[TASK DIRECTIONS]: Report every line in the records below that holds the word "Russia".

***** SUPPLIED RECORDS

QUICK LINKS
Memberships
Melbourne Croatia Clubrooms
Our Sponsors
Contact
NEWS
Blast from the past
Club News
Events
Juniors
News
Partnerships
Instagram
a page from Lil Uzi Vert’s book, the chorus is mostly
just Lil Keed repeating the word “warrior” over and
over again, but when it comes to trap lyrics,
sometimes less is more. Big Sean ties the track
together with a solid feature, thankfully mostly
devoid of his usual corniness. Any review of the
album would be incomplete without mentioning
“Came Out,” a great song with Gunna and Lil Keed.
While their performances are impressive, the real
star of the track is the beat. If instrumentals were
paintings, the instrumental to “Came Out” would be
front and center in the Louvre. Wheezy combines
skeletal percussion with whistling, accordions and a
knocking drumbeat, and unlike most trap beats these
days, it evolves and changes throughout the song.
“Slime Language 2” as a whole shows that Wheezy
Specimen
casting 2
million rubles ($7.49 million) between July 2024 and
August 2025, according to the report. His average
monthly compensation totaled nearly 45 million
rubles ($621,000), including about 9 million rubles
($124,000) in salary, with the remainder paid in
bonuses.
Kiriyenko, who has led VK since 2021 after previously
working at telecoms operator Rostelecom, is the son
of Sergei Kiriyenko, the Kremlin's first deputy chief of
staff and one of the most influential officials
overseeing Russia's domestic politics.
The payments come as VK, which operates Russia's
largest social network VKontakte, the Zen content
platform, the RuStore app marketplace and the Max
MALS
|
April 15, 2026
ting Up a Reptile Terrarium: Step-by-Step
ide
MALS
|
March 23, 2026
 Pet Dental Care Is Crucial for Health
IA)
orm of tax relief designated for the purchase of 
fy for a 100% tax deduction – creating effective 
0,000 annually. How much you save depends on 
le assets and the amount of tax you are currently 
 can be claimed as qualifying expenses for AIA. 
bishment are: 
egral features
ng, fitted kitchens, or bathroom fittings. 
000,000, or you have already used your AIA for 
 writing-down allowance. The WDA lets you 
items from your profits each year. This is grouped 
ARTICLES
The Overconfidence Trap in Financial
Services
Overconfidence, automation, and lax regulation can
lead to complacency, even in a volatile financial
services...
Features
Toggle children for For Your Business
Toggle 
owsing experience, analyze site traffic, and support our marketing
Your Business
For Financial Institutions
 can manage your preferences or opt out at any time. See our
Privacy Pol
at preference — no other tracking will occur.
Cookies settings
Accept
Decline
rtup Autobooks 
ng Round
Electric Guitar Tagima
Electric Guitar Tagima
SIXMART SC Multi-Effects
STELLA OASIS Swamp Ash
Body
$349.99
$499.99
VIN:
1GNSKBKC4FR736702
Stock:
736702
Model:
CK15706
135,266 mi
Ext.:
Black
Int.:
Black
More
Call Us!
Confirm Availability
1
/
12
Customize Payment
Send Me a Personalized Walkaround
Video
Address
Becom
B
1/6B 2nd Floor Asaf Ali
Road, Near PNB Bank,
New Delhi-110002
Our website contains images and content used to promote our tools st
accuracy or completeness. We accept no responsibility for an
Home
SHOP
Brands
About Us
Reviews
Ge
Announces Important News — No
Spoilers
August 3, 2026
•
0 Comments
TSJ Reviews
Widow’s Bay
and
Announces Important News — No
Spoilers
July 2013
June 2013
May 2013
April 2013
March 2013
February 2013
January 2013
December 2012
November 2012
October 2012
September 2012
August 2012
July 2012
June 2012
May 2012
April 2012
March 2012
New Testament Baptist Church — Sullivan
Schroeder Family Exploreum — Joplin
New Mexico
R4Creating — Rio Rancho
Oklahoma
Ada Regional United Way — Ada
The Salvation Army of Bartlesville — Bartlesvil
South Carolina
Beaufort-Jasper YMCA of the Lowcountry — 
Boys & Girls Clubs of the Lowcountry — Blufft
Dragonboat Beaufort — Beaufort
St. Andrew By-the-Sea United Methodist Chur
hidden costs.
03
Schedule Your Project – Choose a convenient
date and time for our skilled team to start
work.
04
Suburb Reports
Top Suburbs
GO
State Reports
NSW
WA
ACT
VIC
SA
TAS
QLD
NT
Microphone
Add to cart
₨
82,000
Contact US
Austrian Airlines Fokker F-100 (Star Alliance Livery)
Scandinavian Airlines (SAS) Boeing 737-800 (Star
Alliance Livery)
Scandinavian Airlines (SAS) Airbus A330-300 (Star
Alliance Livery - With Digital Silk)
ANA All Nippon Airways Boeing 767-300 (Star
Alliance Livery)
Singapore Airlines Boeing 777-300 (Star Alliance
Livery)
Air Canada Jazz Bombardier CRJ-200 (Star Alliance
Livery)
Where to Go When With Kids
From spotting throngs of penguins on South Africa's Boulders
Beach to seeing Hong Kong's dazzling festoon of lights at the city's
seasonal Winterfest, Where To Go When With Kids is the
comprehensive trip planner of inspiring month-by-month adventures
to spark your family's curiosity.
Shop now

**********

[ANSWER TO THE PROBLEM]:
overseeing Russia's domestic politics.
The payments come as VK, which operates Russia's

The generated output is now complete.